* [Extrait présenté]
-----

L'étudiant en histoire a été retrouvé noyé lundi 26 décembre, en fin de journée. Malgré l'intervention des pompiers, il n'a pas pu être réanimé. Le parquet de Lyon a annoncé mardi à l'AFP avoir "diligenté une enquête en recherche des causes de la mort, afin de vérifier l'hypothèse d'un suicide au vu notamment des messages postés par l'intéressé sur les réseaux sociaux annonçant son intention".

"Je ne veux pas qu'il ait donné son corps pour rien"

"Son espoir, c'était qu'un jour le régime islamiste disparaisse, confie une connaissance de Mohammad, qui préfère rester anonyme. Il était content que les Iraniens manifestent ensemble, il a même pris la parole par deux fois lors des manifestations à Lyon: la première fois, il était très ému, il n'a pas réussi à beaucoup parler, la deuxième fois, il avait écrit un texte."

"Je n'ai jamais pu imaginer qu'il se suiciderait, il était très intellectuel, calme, gentil, il avait la certitude que le régime finirait par partir."   

Une connaissance de Mohammad Moradi

"Il ne savait pas nager, se rappelle-t-elle. Je suis encore choquée, son visage est toujours devant mes yeux. Il adorait sa vie. Il a voulu montrer son message, j'espère que ça attira l'attention des gouvernements, je ne veux pas qu'il ait donné son corps pour rien." 

"Il a rallumé la flamme"

Sur les réseaux sociaux, le suicide et la vidéo testament font réagir en France, mais aussi à l'international. "Au début, je me suis dit que ça ne servait à rien, et puis j'ai reçu de nombreux messages d'amis vivants aux Etats-Unis, raconte Anaïs, militante iranienne de Lyon. Ça nous donne l'énergie de repartir, il a rallumé la flamme".  

Anaïs, espère que ce sera un vrai coup de projecteur sur la situation en Iran. Là-bas, son cousin a été condamné à 5 ans de prison, pour une vidéo. "Je vois ma tante se consumer de jour en jour, on est impuissant. Je ne sais pas si ça va changer les choses, mais ça fait parler : Mohammad Moradi, c'est le martyre de Lyon."

-----

(Enregistrements issus d'une collecte de données)
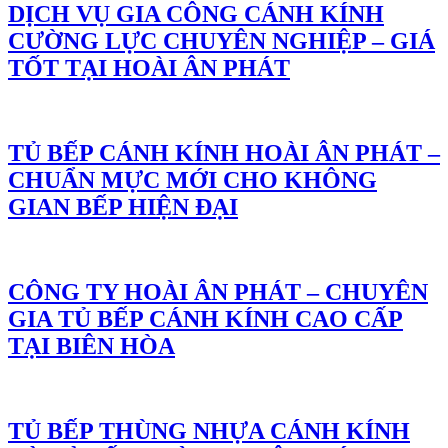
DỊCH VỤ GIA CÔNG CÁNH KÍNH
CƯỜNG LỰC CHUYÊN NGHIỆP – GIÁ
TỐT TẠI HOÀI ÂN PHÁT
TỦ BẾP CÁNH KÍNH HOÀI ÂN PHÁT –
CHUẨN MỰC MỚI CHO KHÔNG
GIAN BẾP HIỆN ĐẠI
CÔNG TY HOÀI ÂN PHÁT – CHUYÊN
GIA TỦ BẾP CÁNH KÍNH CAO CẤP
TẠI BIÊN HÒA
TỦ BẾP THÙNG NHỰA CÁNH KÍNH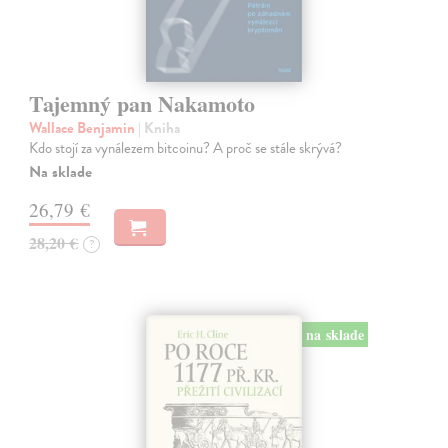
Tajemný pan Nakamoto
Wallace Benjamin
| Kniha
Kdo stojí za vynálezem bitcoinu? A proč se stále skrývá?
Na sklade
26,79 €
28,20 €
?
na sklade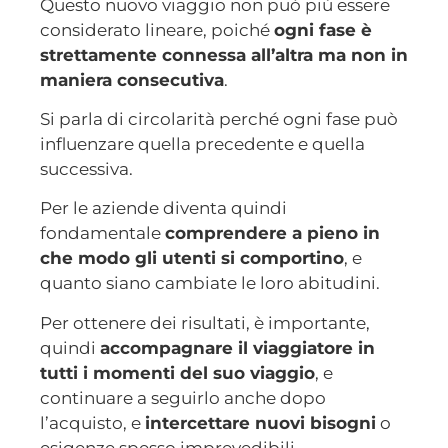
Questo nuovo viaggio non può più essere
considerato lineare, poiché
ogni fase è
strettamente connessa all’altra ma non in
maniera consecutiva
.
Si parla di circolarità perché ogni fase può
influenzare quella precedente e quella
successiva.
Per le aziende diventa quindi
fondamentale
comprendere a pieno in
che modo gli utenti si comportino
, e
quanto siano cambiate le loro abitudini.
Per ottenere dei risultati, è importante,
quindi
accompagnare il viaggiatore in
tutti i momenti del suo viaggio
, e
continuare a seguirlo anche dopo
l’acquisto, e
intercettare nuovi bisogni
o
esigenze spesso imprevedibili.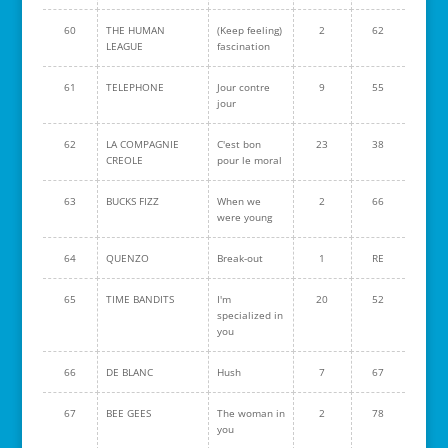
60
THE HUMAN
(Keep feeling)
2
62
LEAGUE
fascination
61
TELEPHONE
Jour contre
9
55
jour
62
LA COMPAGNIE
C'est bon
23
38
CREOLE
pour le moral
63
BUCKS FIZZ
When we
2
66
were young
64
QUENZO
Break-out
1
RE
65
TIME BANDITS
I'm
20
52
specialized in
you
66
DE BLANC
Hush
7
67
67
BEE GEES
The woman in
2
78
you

-----

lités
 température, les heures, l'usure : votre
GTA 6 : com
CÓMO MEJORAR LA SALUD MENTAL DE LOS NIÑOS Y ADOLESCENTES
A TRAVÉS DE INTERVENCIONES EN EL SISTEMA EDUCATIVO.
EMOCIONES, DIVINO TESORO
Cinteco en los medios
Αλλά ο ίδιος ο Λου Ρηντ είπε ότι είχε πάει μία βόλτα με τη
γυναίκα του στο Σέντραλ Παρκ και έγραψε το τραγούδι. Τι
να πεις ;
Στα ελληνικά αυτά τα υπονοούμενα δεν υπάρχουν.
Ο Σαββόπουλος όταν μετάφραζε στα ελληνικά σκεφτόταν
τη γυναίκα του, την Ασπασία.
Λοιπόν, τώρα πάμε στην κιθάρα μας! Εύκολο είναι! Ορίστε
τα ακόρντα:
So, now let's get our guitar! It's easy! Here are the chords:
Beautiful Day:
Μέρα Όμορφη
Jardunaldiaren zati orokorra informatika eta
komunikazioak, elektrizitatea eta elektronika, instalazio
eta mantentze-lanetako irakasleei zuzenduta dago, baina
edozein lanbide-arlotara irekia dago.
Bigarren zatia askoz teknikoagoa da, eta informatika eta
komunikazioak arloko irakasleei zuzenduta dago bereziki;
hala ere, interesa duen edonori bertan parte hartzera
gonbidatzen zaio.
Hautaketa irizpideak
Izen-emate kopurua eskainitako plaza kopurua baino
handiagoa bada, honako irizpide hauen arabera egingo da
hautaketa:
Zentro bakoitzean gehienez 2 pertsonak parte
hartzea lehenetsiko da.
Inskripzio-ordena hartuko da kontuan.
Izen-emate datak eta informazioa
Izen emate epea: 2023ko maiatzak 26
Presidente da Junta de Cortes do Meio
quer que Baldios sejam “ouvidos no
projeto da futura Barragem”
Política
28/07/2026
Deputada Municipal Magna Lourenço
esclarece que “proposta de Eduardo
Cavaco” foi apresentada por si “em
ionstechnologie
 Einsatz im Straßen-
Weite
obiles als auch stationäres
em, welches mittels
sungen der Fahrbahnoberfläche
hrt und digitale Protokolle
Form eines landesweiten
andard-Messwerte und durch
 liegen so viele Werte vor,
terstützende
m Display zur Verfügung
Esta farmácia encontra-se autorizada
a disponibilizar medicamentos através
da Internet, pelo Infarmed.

-----

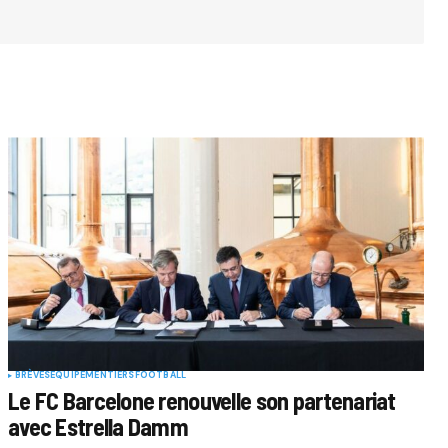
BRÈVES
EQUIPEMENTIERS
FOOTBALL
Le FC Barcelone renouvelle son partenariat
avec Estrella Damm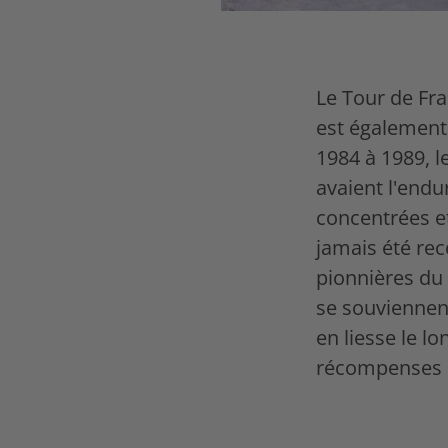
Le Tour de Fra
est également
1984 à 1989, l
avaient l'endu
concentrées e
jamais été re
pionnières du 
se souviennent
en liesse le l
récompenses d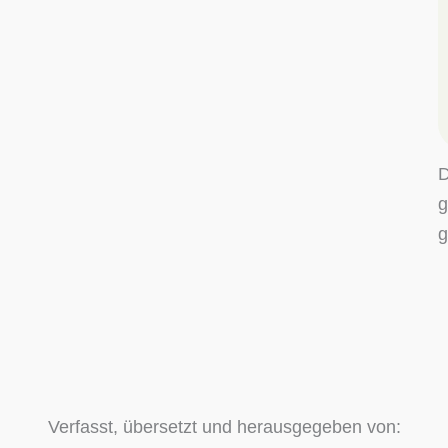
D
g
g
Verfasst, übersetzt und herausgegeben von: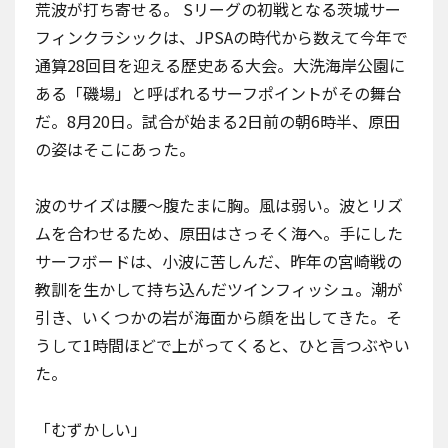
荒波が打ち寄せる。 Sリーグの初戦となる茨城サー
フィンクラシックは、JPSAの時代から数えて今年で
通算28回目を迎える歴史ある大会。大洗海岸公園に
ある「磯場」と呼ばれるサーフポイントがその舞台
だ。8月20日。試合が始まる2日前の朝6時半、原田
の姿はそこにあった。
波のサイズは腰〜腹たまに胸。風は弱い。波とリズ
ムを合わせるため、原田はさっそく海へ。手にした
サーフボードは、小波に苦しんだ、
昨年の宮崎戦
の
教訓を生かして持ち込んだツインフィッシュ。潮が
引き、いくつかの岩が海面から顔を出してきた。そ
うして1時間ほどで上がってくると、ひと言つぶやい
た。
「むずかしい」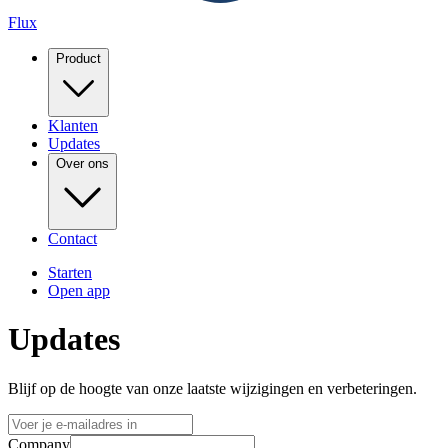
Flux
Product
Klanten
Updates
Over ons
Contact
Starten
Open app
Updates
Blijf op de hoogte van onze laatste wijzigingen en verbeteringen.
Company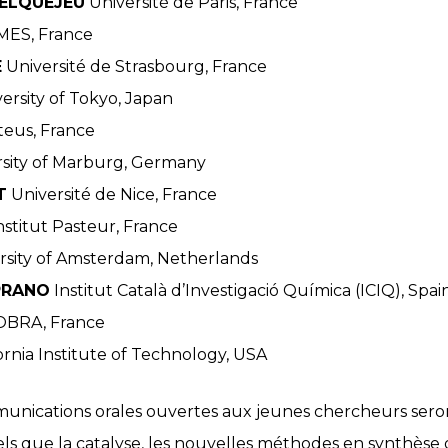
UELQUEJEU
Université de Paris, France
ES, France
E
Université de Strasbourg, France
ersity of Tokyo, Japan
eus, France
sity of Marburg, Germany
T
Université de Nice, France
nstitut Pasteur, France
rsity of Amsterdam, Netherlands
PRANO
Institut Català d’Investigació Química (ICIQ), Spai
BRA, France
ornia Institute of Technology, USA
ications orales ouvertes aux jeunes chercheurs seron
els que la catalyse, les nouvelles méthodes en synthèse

-----

* [Tâche assignée 1] Traduisez en anglais cette phrase de l'extrait présenté : « Malgré l'intervention des pompiers, il n'a pas pu être réanimé. »
* [Tâche assignée 2] Résumez brièvement, s'il vous plaît, le paragraphe de l'extrait présenté qui commence par « Anaïs, espère que ce sera », sans perdre ses faits principaux.
Ces enregistrements ne servent à rien ici.

* [Zone de réponse 1] Despite the firefighters' intervention, he could not be resuscitated.

* [Zone de réponse 2] Anaïs espère que cela mettra vraiment en lumière la situation en Iran, où son cousin a été condamné à cinq ans de prison pour une vidéo. Elle voit sa tante se consumer et se sent impuissante. Sans savoir si les choses changeront, elle constate que cela fait parler : pour elle, Mohammad Moradi est « le martyre de Lyon ».